Nicolas Schmidt erhielt vor einigen Jahren den Deutschen Lehrerpreis.

Nicolas Schmidt erhielt vor einigen Jahren den Deutschen Lehrerpreis. © Harald Sippel

Angst überlagert die Freude an Dingen

Dass es mitunter eine Art von Druck braucht, damit sich Jugendliche auch in ihnen unliebsamen Fächern anstrengen und lernen, stellt Nicolas Schmidt dabei gar nicht in Frage. „Wenn jemand sagt, dass intrinsische Motivation den Druck von außen überflüssig macht, dann halte ich das für eine Illusion. Die Steuererklärung macht auch keiner freiwillig.“ Sehr schade, ja eigentlich traurig findet er indes, dass Angst und Druck, der über die Noten kommt, echtes Interesse, die Freude an den Dingen und Inspiration überlagern. „Wir Lehrer müssten ein anderes Instrumentarium zur Hand haben. Eines, das nicht so mit Macht besetzt ist.“ Die Noten einfach abschaffen und dann ist alles gut: Das ist es also nicht. Jetzt, wo die etablierten Mechanismen ausgehebelt sind, sei es an der Zeit, Schule neu zu denken. Es gebe andere Möglichkeiten als Noten, Schüler dazu zu bringen, sich mit erstmal als unangenehm empfundenen Stoffgebieten und Themen zu beschäftigen. Für Lehrer wiederum bindet die Planung und Durchführung des Notensystems im Schulalltag sehr viel Zeit und Energie.

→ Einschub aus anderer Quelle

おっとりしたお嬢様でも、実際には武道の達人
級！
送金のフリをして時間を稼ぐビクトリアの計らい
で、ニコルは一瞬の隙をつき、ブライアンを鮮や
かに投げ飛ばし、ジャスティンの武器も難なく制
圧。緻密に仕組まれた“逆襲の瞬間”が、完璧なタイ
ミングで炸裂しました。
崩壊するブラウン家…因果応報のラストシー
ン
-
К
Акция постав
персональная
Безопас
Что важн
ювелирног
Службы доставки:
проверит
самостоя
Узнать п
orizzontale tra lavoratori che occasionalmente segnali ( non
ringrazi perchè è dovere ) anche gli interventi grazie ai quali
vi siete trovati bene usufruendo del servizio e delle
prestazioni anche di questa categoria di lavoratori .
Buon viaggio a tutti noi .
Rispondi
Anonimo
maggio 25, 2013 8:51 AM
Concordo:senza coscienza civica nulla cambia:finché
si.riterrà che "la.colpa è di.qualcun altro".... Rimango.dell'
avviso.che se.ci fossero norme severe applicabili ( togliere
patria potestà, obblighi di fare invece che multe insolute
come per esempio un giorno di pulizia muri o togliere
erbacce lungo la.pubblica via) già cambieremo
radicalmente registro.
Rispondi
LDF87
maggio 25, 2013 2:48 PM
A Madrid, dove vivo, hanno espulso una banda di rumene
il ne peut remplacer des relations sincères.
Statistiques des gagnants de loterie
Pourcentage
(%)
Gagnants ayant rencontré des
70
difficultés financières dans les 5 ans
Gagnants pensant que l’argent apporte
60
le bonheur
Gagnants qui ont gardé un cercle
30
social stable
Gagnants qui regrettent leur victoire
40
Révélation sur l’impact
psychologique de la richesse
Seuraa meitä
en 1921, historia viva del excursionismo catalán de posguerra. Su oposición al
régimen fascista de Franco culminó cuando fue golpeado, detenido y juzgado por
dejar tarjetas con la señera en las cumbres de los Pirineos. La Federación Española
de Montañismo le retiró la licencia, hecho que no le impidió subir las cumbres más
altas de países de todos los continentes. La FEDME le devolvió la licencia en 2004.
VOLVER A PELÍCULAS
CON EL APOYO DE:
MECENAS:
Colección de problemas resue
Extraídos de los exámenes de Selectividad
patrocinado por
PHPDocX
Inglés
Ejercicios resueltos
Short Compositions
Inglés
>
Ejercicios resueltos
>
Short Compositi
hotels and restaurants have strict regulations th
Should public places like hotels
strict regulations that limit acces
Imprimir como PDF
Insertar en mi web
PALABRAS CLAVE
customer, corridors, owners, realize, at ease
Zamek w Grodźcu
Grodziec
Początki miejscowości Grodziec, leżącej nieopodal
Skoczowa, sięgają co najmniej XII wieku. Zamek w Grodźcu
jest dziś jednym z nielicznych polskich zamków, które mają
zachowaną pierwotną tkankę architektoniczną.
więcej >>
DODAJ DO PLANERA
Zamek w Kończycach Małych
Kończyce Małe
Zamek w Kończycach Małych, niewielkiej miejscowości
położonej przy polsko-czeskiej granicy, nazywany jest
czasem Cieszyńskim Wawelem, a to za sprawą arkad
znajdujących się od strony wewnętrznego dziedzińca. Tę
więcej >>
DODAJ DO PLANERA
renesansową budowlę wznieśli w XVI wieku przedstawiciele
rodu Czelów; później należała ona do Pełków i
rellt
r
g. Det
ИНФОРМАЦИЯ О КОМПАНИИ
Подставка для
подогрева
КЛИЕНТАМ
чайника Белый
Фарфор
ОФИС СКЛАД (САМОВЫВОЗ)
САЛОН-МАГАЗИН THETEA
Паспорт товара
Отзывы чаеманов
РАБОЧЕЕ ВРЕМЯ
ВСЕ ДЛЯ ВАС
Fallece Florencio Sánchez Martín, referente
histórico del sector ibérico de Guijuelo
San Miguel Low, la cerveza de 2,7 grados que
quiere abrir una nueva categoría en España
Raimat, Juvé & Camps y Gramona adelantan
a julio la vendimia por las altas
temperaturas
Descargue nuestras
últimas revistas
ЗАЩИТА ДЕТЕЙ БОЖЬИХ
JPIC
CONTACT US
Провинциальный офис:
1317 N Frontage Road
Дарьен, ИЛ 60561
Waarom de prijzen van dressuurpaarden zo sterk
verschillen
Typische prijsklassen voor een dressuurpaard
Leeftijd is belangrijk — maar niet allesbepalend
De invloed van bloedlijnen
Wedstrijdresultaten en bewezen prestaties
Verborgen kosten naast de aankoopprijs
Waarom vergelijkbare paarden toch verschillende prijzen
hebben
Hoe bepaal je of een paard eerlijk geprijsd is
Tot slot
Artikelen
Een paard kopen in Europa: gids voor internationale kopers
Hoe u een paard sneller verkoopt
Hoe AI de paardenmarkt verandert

Ein Schulsystem ohne Noten: Welche Möglichkeiten gibt es dann, die Absolventen einzuordnen? Und würde sich damit nicht das dreigliedrige Schulsystem erübrigen? „Da gibt es verschiedene Modelle“, sagt Nicolas Schmidt. Notengebung am Ende der Schulzeit oder hinterher in einem „Assessment Center“: Allen gemeinsam ist, dass viel Druck aus den Schulen herausgenommen wird. Klar habe auch das seine Kehrseiten, „aber das würde ich eher in Kauf nehmen als das, was das Dauerfeuer an Noten bei den Kindern anrichtet“.